Office 2k/XP
Sep. 6th, 2002 11:02 pmWho the fuck at Microsoft thought hiding options from users would somehow speed workflow? Easily disabled.. but how did that actually make it into a product that costs so much to buy (and presumably develop)?
Additionally, why does Office XP not actually use widgets/"controls" that work with the XP "Luna" skinning system?

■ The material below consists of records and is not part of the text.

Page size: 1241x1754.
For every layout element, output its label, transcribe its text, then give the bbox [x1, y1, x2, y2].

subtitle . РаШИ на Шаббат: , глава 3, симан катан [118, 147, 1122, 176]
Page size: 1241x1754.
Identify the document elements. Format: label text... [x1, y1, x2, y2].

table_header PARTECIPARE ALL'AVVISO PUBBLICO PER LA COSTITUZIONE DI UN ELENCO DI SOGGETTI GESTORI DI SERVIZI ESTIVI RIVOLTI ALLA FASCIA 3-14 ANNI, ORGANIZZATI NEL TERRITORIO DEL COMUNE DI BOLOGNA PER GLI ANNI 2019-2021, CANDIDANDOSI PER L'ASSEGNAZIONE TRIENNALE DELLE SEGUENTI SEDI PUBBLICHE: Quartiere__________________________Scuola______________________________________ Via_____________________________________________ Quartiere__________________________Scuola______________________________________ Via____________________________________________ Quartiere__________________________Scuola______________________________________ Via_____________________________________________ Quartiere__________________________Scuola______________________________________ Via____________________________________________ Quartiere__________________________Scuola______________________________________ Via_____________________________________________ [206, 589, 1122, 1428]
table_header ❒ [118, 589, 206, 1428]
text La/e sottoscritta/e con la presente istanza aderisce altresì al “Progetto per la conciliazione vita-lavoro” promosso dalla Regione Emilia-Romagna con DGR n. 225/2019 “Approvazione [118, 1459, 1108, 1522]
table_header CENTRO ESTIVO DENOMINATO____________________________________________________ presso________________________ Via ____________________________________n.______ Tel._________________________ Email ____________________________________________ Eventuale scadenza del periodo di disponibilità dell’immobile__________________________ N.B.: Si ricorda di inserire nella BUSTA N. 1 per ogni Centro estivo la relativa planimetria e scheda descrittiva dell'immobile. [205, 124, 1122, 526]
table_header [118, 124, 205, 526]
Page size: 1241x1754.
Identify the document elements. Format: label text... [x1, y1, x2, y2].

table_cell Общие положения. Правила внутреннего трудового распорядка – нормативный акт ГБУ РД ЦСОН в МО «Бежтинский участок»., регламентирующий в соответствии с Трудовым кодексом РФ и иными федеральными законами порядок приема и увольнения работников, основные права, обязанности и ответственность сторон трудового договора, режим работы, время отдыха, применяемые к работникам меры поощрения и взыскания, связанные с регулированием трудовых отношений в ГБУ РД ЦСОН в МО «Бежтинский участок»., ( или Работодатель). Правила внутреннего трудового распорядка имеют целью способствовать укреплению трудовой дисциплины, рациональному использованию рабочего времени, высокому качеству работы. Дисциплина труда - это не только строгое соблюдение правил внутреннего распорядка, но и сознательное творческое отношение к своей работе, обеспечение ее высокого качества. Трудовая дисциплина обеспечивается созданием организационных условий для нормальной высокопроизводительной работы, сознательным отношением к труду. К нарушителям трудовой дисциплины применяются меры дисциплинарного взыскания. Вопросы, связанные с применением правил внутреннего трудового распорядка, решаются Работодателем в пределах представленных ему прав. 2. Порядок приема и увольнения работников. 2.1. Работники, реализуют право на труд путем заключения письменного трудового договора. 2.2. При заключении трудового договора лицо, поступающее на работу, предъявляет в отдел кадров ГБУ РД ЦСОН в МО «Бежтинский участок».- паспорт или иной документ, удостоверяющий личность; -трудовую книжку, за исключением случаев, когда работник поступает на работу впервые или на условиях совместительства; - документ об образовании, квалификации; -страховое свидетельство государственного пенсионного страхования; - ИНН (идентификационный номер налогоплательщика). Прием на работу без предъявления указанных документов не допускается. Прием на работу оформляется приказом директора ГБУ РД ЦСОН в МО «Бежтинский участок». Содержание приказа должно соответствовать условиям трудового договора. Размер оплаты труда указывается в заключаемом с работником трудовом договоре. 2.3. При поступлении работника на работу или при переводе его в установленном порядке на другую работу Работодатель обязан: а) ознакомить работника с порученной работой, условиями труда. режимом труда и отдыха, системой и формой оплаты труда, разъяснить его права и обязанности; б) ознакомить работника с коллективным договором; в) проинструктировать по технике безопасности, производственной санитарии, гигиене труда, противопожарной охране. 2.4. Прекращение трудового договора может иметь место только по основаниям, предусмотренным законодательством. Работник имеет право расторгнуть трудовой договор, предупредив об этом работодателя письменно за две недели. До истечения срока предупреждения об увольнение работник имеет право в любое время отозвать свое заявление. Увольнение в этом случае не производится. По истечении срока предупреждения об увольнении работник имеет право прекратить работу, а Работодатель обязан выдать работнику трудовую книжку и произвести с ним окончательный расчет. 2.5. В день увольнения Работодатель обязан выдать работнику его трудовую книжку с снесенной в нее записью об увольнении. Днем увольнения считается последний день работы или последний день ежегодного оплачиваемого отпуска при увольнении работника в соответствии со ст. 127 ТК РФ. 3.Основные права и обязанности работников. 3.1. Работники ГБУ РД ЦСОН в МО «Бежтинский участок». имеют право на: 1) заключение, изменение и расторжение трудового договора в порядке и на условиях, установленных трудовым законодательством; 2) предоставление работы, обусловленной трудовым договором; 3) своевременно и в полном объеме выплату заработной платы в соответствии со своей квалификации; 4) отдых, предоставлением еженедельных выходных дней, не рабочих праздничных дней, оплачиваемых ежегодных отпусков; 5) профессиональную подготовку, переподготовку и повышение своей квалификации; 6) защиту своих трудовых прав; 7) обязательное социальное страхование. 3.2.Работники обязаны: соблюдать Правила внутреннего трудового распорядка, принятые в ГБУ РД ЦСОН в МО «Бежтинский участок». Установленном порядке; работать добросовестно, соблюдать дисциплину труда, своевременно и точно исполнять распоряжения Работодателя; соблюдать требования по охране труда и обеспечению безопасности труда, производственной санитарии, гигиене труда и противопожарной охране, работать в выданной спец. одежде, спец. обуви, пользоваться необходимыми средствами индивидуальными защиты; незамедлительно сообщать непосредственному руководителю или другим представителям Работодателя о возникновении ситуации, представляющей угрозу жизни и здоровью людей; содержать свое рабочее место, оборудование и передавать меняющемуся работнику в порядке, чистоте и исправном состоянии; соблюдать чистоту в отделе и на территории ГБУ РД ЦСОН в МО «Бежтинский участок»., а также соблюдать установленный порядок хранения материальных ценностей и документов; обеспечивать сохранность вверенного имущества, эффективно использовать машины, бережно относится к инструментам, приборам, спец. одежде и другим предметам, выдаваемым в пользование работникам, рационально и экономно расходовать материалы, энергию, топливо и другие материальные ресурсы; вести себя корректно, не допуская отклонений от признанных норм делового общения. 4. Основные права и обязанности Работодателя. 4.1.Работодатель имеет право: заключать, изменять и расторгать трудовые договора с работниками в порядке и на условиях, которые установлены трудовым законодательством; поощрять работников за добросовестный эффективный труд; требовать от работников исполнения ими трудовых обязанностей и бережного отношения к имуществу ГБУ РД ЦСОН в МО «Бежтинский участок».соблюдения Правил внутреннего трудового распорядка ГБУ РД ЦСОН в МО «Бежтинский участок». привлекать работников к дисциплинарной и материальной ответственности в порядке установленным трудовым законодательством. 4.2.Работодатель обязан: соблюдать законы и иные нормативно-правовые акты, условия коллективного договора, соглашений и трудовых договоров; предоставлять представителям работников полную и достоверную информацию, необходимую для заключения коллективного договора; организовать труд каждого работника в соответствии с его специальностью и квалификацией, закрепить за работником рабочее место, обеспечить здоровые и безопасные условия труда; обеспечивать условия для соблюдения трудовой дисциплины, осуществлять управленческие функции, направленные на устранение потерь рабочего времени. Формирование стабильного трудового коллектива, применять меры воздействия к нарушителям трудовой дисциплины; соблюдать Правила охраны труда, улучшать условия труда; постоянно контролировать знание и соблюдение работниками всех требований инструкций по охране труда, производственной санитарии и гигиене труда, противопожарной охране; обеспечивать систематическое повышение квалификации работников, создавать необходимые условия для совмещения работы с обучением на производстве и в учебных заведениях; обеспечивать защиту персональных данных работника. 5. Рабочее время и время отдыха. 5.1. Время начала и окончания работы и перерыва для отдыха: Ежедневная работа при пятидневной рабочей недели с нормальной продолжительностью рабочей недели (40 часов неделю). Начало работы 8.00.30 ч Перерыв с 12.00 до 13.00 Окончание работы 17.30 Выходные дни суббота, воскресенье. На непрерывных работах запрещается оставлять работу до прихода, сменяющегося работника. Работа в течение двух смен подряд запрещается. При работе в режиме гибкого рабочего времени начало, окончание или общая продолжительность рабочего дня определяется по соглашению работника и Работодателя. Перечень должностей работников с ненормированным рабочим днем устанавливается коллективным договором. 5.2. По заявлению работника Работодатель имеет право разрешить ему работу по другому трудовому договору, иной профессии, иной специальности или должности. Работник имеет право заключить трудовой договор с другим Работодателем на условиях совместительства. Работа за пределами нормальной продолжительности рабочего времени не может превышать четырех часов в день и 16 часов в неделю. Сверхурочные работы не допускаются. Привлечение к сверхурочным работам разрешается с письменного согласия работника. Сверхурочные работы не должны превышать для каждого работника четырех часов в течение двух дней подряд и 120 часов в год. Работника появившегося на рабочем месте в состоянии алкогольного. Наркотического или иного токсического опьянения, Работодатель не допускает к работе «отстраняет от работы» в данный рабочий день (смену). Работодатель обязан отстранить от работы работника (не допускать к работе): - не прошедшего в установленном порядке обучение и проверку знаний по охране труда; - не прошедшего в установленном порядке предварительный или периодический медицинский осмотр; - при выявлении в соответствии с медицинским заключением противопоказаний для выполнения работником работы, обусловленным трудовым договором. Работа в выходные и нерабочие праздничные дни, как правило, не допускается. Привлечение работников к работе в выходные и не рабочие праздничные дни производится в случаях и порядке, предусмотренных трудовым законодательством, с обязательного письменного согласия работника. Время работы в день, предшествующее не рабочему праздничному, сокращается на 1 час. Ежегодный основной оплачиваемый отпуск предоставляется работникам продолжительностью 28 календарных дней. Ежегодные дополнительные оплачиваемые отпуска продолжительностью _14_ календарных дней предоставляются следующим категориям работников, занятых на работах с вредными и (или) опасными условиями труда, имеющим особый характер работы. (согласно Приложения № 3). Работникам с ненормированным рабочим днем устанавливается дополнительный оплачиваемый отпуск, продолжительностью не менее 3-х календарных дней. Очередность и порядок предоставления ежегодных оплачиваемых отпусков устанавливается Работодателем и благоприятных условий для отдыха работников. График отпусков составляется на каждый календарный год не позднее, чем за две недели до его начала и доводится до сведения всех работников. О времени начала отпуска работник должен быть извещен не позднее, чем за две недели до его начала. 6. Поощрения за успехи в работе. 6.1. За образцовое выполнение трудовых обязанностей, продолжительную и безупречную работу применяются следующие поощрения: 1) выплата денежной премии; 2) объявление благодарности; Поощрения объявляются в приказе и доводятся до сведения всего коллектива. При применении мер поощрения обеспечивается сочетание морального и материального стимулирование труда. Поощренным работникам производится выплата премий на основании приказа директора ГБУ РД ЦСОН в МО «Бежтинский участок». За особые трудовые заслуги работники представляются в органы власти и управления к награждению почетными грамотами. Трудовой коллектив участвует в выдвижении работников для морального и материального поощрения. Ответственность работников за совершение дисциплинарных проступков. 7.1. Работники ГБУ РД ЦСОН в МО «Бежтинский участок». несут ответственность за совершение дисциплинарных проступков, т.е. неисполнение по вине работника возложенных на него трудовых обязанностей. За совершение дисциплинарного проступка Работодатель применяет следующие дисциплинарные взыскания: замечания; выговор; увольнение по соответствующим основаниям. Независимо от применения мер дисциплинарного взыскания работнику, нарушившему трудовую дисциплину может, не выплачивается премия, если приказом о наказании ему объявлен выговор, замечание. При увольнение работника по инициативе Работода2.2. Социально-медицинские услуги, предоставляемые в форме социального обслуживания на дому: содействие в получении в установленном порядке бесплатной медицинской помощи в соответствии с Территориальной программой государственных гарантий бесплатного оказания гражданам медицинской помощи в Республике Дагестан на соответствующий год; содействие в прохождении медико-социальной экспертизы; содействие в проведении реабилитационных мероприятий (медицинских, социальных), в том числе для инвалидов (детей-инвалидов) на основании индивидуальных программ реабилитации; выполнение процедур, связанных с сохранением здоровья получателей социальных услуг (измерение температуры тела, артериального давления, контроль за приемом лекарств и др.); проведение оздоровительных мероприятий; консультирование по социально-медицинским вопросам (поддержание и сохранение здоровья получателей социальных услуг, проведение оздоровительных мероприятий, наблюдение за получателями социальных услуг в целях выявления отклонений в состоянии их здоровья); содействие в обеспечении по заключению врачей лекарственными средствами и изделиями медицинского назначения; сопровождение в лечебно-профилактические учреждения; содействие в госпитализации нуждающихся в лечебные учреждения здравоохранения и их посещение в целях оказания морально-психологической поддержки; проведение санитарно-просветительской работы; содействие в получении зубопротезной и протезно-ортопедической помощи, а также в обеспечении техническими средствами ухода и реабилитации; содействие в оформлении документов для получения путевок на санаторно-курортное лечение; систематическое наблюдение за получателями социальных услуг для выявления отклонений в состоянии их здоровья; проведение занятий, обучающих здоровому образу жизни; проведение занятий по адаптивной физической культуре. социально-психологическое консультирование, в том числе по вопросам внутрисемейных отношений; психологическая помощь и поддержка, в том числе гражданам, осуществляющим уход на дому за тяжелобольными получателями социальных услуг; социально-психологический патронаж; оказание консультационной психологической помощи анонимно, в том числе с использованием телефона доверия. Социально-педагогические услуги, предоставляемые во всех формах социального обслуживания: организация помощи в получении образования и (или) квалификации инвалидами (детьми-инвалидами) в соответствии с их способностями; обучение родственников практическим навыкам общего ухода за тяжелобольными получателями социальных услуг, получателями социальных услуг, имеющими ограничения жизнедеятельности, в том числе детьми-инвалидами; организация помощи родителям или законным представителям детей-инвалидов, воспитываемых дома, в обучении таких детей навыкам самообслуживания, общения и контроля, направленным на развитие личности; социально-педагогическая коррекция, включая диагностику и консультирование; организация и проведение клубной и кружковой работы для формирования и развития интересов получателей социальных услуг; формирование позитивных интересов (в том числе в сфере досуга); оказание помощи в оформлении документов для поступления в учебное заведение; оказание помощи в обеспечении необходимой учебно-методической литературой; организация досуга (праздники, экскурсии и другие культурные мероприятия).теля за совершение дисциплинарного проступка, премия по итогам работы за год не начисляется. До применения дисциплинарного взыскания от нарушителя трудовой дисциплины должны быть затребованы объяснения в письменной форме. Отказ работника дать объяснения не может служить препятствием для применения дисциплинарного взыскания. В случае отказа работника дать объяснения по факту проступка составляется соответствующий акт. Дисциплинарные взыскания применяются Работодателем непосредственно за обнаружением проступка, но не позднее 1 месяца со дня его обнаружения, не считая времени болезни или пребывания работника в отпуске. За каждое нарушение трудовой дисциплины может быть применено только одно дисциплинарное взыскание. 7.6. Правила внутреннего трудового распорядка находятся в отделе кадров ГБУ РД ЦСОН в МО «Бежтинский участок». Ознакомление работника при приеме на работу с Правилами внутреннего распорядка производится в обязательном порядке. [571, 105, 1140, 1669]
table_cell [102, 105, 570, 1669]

Additionally, why does Office XP not actually use widgets/"controls" that work with the XP "Luna" skinning system?
no subject
Date: 2002-09-07 02:15 am (UTC)2. Easy, OfficeXP isn't skinnable because they roll many of their own controls. They always have; the Office and NT teams (the WinXP organization is still referred to as the NT team at Microsoft... or often the 'ball breaking NT team') don't really talk to each other a whole lot.
no subject
Date: 2002-09-07 09:08 am (UTC)That's more functional and reduces mouseclicks/movements more than what they currently do.
no subject
Date: 2002-09-08 03:57 pm (UTC)Coders love to reinvent the wheel. Especially if they can make it an object-oriented wheel.
no subject
Date: 2002-09-08 05:34 pm (UTC)Anyway, we did hire him, and he rewrote Mac Internet Explorer's preferences engine, which is very tricky as it interfaced with the old crusty Internet Config program. Internet Config at that time wasn't part of the MacOS, either.
Well, to make a long story longer he made *everything* an object... right down to colors, which in and of themselves were object triplets of red objects, green objects, and blue objects. It was absolutely insane, and when I ran a profile of Mac IE for memory and size footprint, I found the Prefs library he wrote sucked up 800KB of disk space, and when loaded consumed about the same amount of memory. All to read and write preferences.
Sigh. I am no fan of object oriented weenies.